__EXERCISE__
Rewrite the lines below as a numbered list, leaving out any blank lines.

__DATASET CONTENT__
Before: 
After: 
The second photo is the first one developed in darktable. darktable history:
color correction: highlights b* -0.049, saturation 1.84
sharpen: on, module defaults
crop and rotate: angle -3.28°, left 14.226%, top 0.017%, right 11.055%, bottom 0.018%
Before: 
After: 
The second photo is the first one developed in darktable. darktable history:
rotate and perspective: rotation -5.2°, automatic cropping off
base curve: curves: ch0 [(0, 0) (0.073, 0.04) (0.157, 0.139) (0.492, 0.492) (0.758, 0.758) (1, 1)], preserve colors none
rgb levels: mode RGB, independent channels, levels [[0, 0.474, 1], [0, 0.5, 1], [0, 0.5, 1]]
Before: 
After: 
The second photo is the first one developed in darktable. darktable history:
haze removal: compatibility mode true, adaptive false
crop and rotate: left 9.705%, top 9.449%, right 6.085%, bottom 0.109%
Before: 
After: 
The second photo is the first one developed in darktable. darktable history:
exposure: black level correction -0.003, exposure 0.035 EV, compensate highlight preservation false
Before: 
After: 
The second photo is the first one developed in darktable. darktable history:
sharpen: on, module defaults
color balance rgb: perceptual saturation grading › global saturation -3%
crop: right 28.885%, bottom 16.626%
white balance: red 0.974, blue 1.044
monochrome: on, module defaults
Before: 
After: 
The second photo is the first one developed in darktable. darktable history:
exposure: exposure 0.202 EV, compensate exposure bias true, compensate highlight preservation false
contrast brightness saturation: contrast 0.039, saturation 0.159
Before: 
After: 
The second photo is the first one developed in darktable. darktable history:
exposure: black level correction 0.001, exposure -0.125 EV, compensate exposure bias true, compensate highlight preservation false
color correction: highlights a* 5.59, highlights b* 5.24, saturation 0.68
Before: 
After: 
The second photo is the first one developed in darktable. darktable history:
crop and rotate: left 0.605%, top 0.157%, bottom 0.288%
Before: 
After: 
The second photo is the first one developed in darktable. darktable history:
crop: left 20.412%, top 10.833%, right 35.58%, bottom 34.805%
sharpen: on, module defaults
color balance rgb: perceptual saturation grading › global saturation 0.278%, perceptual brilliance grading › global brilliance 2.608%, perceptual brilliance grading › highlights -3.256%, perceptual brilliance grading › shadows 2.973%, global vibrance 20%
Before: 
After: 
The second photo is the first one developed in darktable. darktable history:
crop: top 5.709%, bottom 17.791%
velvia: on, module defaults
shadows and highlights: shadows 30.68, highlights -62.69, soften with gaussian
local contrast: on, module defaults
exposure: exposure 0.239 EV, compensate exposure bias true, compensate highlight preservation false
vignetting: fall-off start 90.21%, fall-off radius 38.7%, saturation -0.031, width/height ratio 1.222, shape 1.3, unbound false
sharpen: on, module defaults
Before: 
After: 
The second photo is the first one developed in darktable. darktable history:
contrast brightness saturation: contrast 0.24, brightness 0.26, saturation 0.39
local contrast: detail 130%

__EXERCISE RESPONSE__
1. Before: 
2. After: 
3. The second photo is the first one developed in darktable. darktable history:
4. color correction: highlights b* -0.049, saturation 1.84
5. sharpen: on, module defaults
6. crop and rotate: angle -3.28°, left 14.226%, top 0.017%, right 11.055%, bottom 0.018%
7. Before: 
8. After: 
9. The second photo is the first one developed in darktable. darktable history:
10. rotate and perspective: rotation -5.2°, automatic cropping off
11. base curve: curves: ch0 [(0, 0) (0.073, 0.04) (0.157, 0.139) (0.492, 0.492) (0.758, 0.758) (1, 1)], preserve colors none
12. rgb levels: mode RGB, independent channels, levels [[0, 0.474, 1], [0, 0.5, 1], [0, 0.5, 1]]
13. Before: 
14. After: 
15. The second photo is the first one developed in darktable. darktable history:
16. haze removal: compatibility mode true, adaptive false
17. crop and rotate: left 9.705%, top 9.449%, right 6.085%, bottom 0.109%
18. Before: 
19. After: 
20. The second photo is the first one developed in darktable. darktable history:
21. exposure: black level correction -0.003, exposure 0.035 EV, compensate highlight preservation false
22. Before: 
23. After: 
24. The second photo is the first one developed in darktable. darktable history:
25. sharpen: on, module defaults
26. color balance rgb: perceptual saturation grading › global saturation -3%
27. crop: right 28.885%, bottom 16.626%
28. white balance: red 0.974, blue 1.044
29. monochrome: on, module defaults
30. Before: 
31. After: 
32. The second photo is the first one developed in darktable. darktable history:
33. exposure: exposure 0.202 EV, compensate exposure bias true, compensate highlight preservation false
34. contrast brightness saturation: contrast 0.039, saturation 0.159
35. Before: 
36. After: 
37. The second photo is the first one developed in darktable. darktable history:
38. exposure: black level correction 0.001, exposure -0.125 EV, compensate exposure bias true, compensate highlight preservation false
39. color correction: highlights a* 5.59, highlights b* 5.24, saturation 0.68
40. Before: 
41. After: 
42. The second photo is the first one developed in darktable. darktable history:
43. crop and rotate: left 0.605%, top 0.157%, bottom 0.288%
44. Before: 
45. After: 
46. The second photo is the first one developed in darktable. darktable history:
47. crop: left 20.412%, top 10.833%, right 35.58%, bottom 34.805%
48. sharpen: on, module defaults
49. color balance rgb: perceptual saturation grading › global saturation 0.278%, perceptual brilliance grading › global brilliance 2.608%, perceptual brilliance grading › highlights -3.256%, perceptual brilliance grading › shadows 2.973%, global vibrance 20%
50. Before: 
51. After: 
52. The second photo is the first one developed in darktable. darktable history:
53. crop: top 5.709%, bottom 17.791%
54. velvia: on, module defaults
55. shadows and highlights: shadows 30.68, highlights -62.69, soften with gaussian
56. local contrast: on, module defaults
57. exposure: exposure 0.239 EV, compensate exposure bias true, compensate highlight preservation false
58. vignetting: fall-off start 90.21%, fall-off radius 38.7%, saturation -0.031, width/height ratio 1.222, shape 1.3, unbound false
59. sharpen: on, module defaults
60. Before: 
61. After: 
62. The second photo is the first one developed in darktable. darktable history:
63. contrast brightness saturation: contrast 0.24, brightness 0.26, saturation 0.39
64. local contrast: detail 130%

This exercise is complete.